▶ _Exercise description_
Please copy every line with the string "frames" from the entries below.

===== Data in this exercise =====

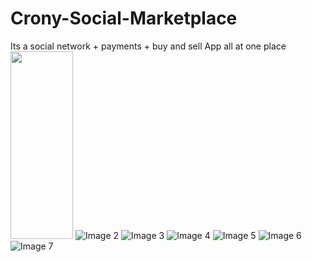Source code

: # Crony-Social-Marketplace
Its a social network + payments + buy and sell App all at one place
<img src="https://github.com/sourabhz/Crony-Social-Marketplace/blob/master/1.png" height="300" width="100"/>
![Image 2](https://github.com/sourabhz/Crony-Social-Marketplace/blob/master/2.png)
![Image 3](https://github.com/sourabhz/Crony-Social-Marketplace/blob/master/3.png)
![Image 4](https://github.com/sourabhz/Crony-Social-Marketplace/blob/master/4.png)
![Image 5](https://github.com/sourabhz/Crony-Social-Marketplace/blob/master/5.png)
![Image 6](https://github.com/sourabhz/Crony-Social-Marketplace/blob/master/6.png)
![Image 7](https://github.com/sourabhz/Crony-Social-Marketplace/blob/master/7.png)
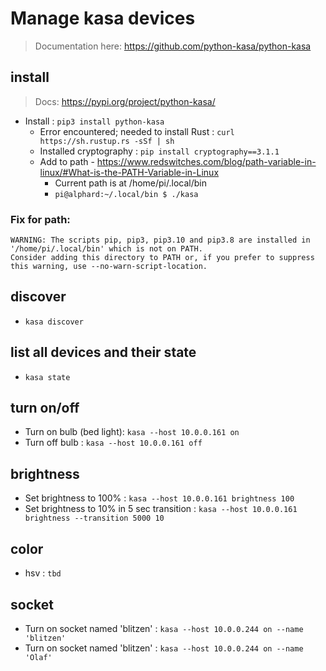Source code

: # Manage kasa devices
> Documentation here: https://github.com/python-kasa/python-kasa

## install
> Docs: https://pypi.org/project/python-kasa/

- Install : `pip3 install python-kasa`
    - Error encountered; needed to install Rust : `curl https://sh.rustup.rs -sSf | sh`
    - Installed cryptography : `pip install cryptography==3.1.1`
    - Add to path - https://www.redswitches.com/blog/path-variable-in-linux/#What-is-the-PATH-Variable-in-Linux
        - Current path is at /home/pi/.local/bin
        - `pi@alphard:~/.local/bin $ ./kasa`


### Fix for path:
    WARNING: The scripts pip, pip3, pip3.10 and pip3.8 are installed in '/home/pi/.local/bin' which is not on PATH.
    Consider adding this directory to PATH or, if you prefer to suppress this warning, use --no-warn-script-location.
    

## discover
- `kasa discover`

## list all devices and their state
- `kasa state`

## turn on/off
- Turn on bulb (bed light): `kasa --host 10.0.0.161 on`
- Turn off bulb : `kasa --host 10.0.0.161 off`

## brightness
- Set brightness to 100% : `kasa --host 10.0.0.161 brightness 100`
- Set brightness to 10% in 5 sec transition : `kasa --host 10.0.0.161 brightness --transition 5000 10`

## color 
- hsv : `tbd`

## socket
- Turn on socket named 'blitzen' : `kasa --host 10.0.0.244 on --name 'blitzen'`
- Turn on socket named 'blitzen' : `kasa --host 10.0.0.244 on --name 'Olaf'`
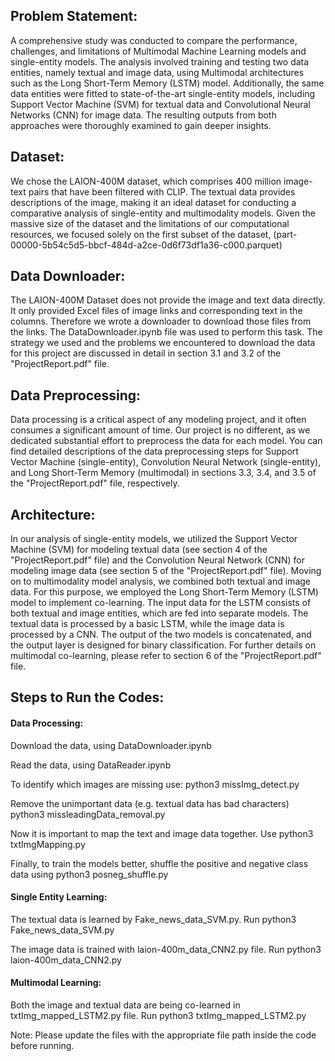 ## Problem Statement:
A comprehensive study was conducted to compare the performance, challenges, and limitations of Multimodal Machine Learning models and single-entity models. The analysis involved training and testing two data entities, namely textual and image data, using Multimodal architectures such as the Long Short-Term Memory (LSTM) model. Additionally, the same data entities were fitted to state-of-the-art single-entity models, including Support Vector Machine (SVM) for textual data and Convolutional Neural Networks (CNN) for image data. The resulting outputs from both approaches were thoroughly examined to gain deeper insights.

## Dataset:
We chose the LAION-400M dataset, which comprises 400 million image-text pairs that have been filtered with CLIP. The textual data provides descriptions of the image, making it an ideal dataset for conducting a comparative analysis of single-entity and multimodality models. Given the massive size of the dataset and the limitations of our computational resources, we focused solely on the first subset of the dataset, (part-00000-5b54c5d5-bbcf-484d-a2ce-0d6f73df1a36-c000.parquet)

## Data Downloader:
The LAION-400M Dataset does not provide the image and text data directly. It only provided Excel files of image links and corresponding text in the columns. Therefore we wrote a downloader to download those files from the links. The DataDownloader.ipynb file was used to perform this task. The strategy we used and the problems we encountered to download the data for this project are discussed in detail in section 3.1 and 3.2 of the "ProjectReport.pdf" file.

## Data Preprocessing:
Data processing is a critical aspect of any modeling project, and it often consumes a significant amount of time. Our project is no different, as we dedicated substantial effort to preprocess the data for each model. You can find detailed descriptions of the data preprocessing steps for Support Vector Machine (single-entity), Convolution Neural Network (single-entity), and Long Short-Term Memory (multimodal) in sections 3.3, 3.4, and 3.5 of the "ProjectReport.pdf" file, respectively.

## Architecture:
In our analysis of single-entity models, we utilized the Support Vector Machine (SVM) for modeling textual data (see section 4 of the "ProjectReport.pdf" file) and the Convolution Neural Network (CNN) for modeling image data (see section 5 of the "ProjectReport.pdf" file).
Moving on to multimodality model analysis, we combined both textual and image data. For this purpose, we employed the Long Short-Term Memory (LSTM) model to implement co-learning. The input data for the LSTM consists of both textual and image entities, which are fed into separate models. The textual data is processed by a basic LSTM, while the image data is processed by a CNN. The output of the two models is concatenated, and the output layer is designed for binary classification. For further details on multimodal co-learning, please refer to section 6 of the "ProjectReport.pdf" file. 


## Steps to Run the Codes:
#### Data Processing:
Download the data, using DataDownloader.ipynb

Read the data, using DataReader.ipynb

To identify which images are missing use: 
python3 missImg_detect.py

Remove the unimportant data (e.g. textual data has bad characters)
python3 missleadingData_removal.py

Now it is important to map the text and image data together. Use
python3 txtImgMapping.py

Finally, to train the models better, shuffle the positive and negative class data using
python3 posneg_shuffle.py

#### Single Entity Learning:
The textual data is learned by Fake_news_data_SVM.py. Run
python3 Fake_news_data_SVM.py

The image data is trained with laion-400m_data_CNN2.py file. Run
python3 laion-400m_data_CNN2.py

#### Multimodal Learning:
Both the image and textual data are being co-learned in txtImg_mapped_LSTM2.py file. Run
python3 txtImg_mapped_LSTM2.py

Note: Please update the files with the appropriate file path inside the code before running.

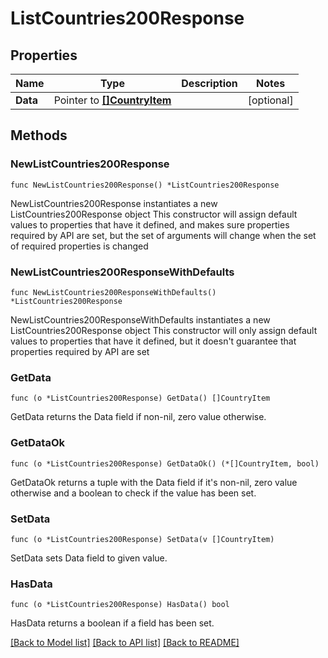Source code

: # ListCountries200Response

## Properties

Name | Type | Description | Notes
------------ | ------------- | ------------- | -------------
**Data** | Pointer to [**[]CountryItem**](CountryItem.md) |  | [optional] 

## Methods

### NewListCountries200Response

`func NewListCountries200Response() *ListCountries200Response`

NewListCountries200Response instantiates a new ListCountries200Response object
This constructor will assign default values to properties that have it defined,
and makes sure properties required by API are set, but the set of arguments
will change when the set of required properties is changed

### NewListCountries200ResponseWithDefaults

`func NewListCountries200ResponseWithDefaults() *ListCountries200Response`

NewListCountries200ResponseWithDefaults instantiates a new ListCountries200Response object
This constructor will only assign default values to properties that have it defined,
but it doesn't guarantee that properties required by API are set

### GetData

`func (o *ListCountries200Response) GetData() []CountryItem`

GetData returns the Data field if non-nil, zero value otherwise.

### GetDataOk

`func (o *ListCountries200Response) GetDataOk() (*[]CountryItem, bool)`

GetDataOk returns a tuple with the Data field if it's non-nil, zero value otherwise
and a boolean to check if the value has been set.

### SetData

`func (o *ListCountries200Response) SetData(v []CountryItem)`

SetData sets Data field to given value.

### HasData

`func (o *ListCountries200Response) HasData() bool`

HasData returns a boolean if a field has been set.


[[Back to Model list]](../README.md#documentation-for-models) [[Back to API list]](../README.md#documentation-for-api-endpoints) [[Back to README]](../README.md)



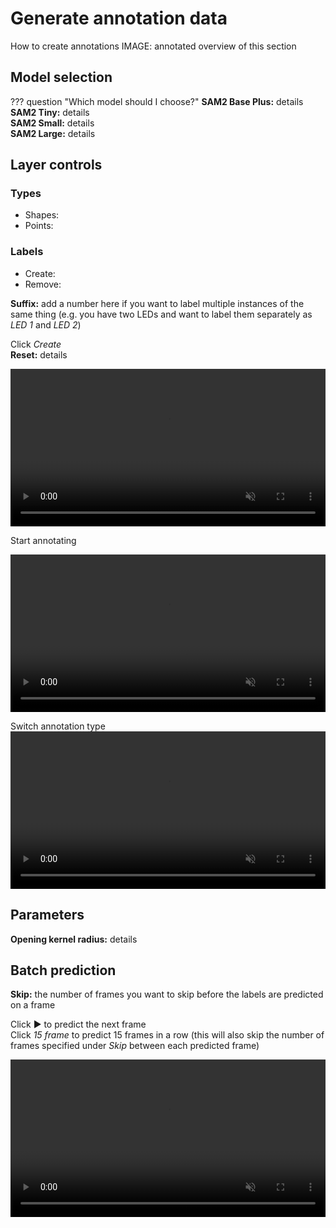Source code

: # Generate annotation data

How to create annotations
IMAGE: annotated overview of this section

## Model selection


??? question "Which model should I choose?"
    **SAM2 Base Plus:** details <br>
    **SAM2 Tiny:** details <br>
    **SAM2 Small:** details <br>
    **SAM2 Large:** details


## Layer controls
### Types
- Shapes:
- Points:


### Labels
- Create: 
- Remove: 

**Suffix:** add a number here if you want to label multiple instances of the same thing (e.g. you have two LEDs and want to label them separately as *LED 1* and *LED 2*)

Click *Create* <br>
**Reset:** details

<video width="100%"  muted controls>
  <source src="../assets/videos/tutorial/3__load_model_add _annotationlayers-fast.mp4" type="video/mp4">
  Your browser does not support the video tag.
</video>

Start annotating

<video width="100%"  muted controls>
  <source src="../assets/videos/tutorial/4__oneclickannotations-fast.mp4" type="video/mp4">
  Your browser does not support the video tag.
</video>

Switch annotation type
<video width="100%"  muted controls>
  <source src="../assets/videos/tutorial/5__changing_annotationlayermode-fast.mp4" type="video/mp4">
  Your browser does not support the video tag.
</video>

## Parameters
**Opening kernel radius:** details

## Batch prediction
**Skip:** the number of frames you want to skip before the labels are predicted on a frame

Click ▶️ to predict the next frame <br>
Click *15 frame* to predict 15 frames in a row (this will also skip the number of frames specified under *Skip* between each predicted frame)

<video width="100%"  muted controls>
  <source src="../assets/videos/tutorial/6_batchpredict-fast.mp4" type="video/mp4">
  Your browser does not support the video tag.
</video>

=====

▶ _Response to this task_
**Skip:** the number of frames you want to skip before the labels are predicted on a frame
Click *15 frame* to predict 15 frames in a row (this will also skip the number of frames specified under *Skip* between each predicted frame)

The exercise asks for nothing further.